The need for a stronger law-and-order presence is acute, police statistics show. Council Delegate Dwight Witherspoon (Forest Lake/Hardrock/Kíts'íílí/Piñon/Whippoorwill), who presented the report to the committee, said 32 percent of arrests made within the Chinle Police District comes from Piñon.
As part of his presentation, he showed the committee newspaper clippings about the March shooting of a Piñon man in the Bashas' parking lot and about another man who was charged with burning down his mother's house.
"These are certainly things that have occurred in the last couple of months," he said. "We've certainly had murders, we have a lot of gang activity."
Witherspoon said he is a former high school football and wrestling coach and that many of his athletes did not want to stay after school for practice because they were concerned about the safety of their homes.
"We have a dire concern to improve our public safety," he said. "This facility would greatly benefit our seven communities and change the behavior within our communities."
Piñon Chapter President Bessie Allen said having a daily presence of law enforcement would prevent criminal activity.
"When you are driving down the road, if there's an officer on the road everybody slows down," Allen said. "It's like that in a community, if you see an officer around everybody kind of behaves themselves."
Chapter officials and community members have repeatedly approached the Council to fund the project, she said.
"I don't know what you have to do to convince your leaders that there is a need," Allen said.
Jonathan Nez, who was there representing the Navajo County Board of Supervisors (he represents District 1, which includes the Navajo end of Black Mesa), said the county has stationed a sheriff's deputy in Piñon, but the deputy cannot arrest anyone because the tribe and the county have not yet finalized a cross-deputization agreement.
"All he can do is wave," said Nez, who also serves on the Council.
He said traffic has increased in Piñon since the main roads were paved and some of those visitors conduct criminal activity.
"They're getting smart - drug dealers - they're using secondary roads where there's no police officers, where there's no public safety present and that's what these folks here are dealing with," Nez said.
Supporters of the Piñon public safety facility also questioned why their project did not receive any money from the $60 million loan from Key Bank to construct new jails.

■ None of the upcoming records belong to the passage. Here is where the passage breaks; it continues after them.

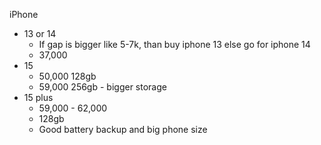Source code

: 
iPhone

- 13 or 14 
	- If gap is bigger like 5-7k, than buy iphone 13 else go for iphone 14
	- 37,000
- 15
	- 50,000   128gb
	- 59,000   256gb - bigger storage
- 15 plus
	- 59,000 - 62,000
	- 128gb
	- Good battery backup and big phone size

Delores Greyeyes, Department of Corrections director, said the Key Bank loan was allocated to the design and construction of public safety and judicial buildings in three agency headquarters, Tuba City, Crownpoint and Chinle, based on a priority list developed by the previous Council.
In 2007, the tribe increased the Navajo Nation sales tax by 1 percent to pay for public safety and judicial facilities.
"One of my recommendations is, let's revisit that tax set-aside. We need to increase it. The public safety demands and needs are tremendous," Greyeyes said. "We need to increase that in order for us to move a lot faster in meeting our people's needs in building these facilities."
She commended the community for working on a solution but the same issues and needs are impacting many communities on the Navajo Nation, she said.
Committee member Alton Joe Shepherd (Cornfields/Ganado/Jeddito/Kin Dah Lichíí/Steamboat) supports the Piñon facility and asked the Law and Order Committee to examine where money can be found to build it.
Joe suggested to Witherspoon that he place the issue before the Resources and Development Committee for inclusion in a bond-financing proposal the committee is considering.
"They're looking to have shovel-ready projects and I think this is well and beyond towards that and farther along than some of the other projects being proposed," Shepherd said.
Law and Order Committee Chairman Edmund Yazzie (Church Rock/Iyanbito/Mariano Lake/Pinedale/Smith Lake/Thoreau) proposed revisiting the priority list compiled by the previous Council, and a work session involving the Division of Public Safety.
"They put us to the test," Yazzie said of the push from Piñon.
The committee accepted the report, 3-0, and scheduled a work session Tuesday, June 28, at 9 a.m.